Dropbox (DBX) Proxy Filing summary
Event summary combining transcript, slides, and related documents.
Proxy Filing summary
1 Dec, 2025Executive summary
Annual meeting scheduled for May 15, 2025, to be held virtually, with voting on key corporate matters including director elections, auditor ratification, executive compensation, and a shareholder proposal regarding Class B stock vesting.
Board recommends voting for all director nominees, for auditor ratification, for executive compensation, for annual say-on-pay votes, and against the shareholder proposal on Class B stock vesting.
Record date for voting is March 20, 2025; both Class A and Class B shareholders are eligible, with Class B shares carrying 10 votes per share.
Voting matters and shareholder proposals
Election of eight directors for one-year terms; two current directors are not standing for reelection, reducing board size to eight.
Ratification of Ernst & Young LLP as independent auditor for 2025.
Advisory vote on executive compensation (say-on-pay) and on the frequency of future say-on-pay votes (board recommends annual).
Shareholder proposal to impose vesting provisions on Class B common stock; board recommends voting against, citing legal and practical issues.

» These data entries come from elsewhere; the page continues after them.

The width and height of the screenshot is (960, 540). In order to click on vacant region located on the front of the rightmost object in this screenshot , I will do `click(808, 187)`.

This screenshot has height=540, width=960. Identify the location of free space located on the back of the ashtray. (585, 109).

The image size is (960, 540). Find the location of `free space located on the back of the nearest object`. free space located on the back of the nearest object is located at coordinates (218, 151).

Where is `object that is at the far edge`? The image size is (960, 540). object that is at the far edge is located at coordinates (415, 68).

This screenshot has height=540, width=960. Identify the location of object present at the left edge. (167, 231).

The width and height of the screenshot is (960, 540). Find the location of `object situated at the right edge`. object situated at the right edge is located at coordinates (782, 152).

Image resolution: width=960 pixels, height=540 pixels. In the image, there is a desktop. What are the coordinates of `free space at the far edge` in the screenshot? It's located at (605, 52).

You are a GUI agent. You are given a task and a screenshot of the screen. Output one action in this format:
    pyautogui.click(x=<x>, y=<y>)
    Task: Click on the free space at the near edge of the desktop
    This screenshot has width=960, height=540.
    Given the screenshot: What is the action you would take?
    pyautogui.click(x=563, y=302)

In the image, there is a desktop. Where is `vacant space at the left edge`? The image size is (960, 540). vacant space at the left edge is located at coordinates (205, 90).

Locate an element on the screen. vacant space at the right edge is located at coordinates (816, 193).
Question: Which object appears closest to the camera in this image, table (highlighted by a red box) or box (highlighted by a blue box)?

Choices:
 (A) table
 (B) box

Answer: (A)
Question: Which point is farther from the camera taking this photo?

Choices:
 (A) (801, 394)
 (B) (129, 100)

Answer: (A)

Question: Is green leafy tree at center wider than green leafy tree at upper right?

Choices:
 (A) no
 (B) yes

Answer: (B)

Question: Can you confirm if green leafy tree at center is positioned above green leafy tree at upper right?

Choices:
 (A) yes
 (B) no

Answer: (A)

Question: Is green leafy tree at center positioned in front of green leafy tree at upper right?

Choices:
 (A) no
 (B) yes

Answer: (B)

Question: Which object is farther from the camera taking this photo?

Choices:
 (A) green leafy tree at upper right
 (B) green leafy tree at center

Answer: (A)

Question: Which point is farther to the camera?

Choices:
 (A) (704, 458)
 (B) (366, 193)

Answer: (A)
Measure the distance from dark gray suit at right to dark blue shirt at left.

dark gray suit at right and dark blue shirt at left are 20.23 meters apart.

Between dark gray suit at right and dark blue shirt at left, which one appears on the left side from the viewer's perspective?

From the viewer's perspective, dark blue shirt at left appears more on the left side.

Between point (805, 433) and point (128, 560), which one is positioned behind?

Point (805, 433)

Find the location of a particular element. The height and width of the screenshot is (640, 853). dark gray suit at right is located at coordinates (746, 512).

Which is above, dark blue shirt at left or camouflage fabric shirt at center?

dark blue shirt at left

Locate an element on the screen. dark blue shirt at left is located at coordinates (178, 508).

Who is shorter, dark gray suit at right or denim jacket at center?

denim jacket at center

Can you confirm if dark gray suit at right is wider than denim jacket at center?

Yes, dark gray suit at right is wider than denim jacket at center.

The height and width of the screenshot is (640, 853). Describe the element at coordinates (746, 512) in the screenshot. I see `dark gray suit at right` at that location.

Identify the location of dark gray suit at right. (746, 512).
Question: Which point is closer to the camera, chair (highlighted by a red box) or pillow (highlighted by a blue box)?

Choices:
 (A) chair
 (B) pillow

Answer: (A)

Board of directors and corporate governance
Board consists of ten directors, nine of whom are independent; after the meeting, board will have eight members.
Board committees: audit, talent and compensation, and nominating and corporate governance, all composed of independent directors.
Lead independent director role transitions from Donald Blair to Karen Peacock after the meeting.
Annual board and committee evaluations are conducted with third-party input.
Stock ownership guidelines require directors to hold stock equal to five times their annual cash retainer.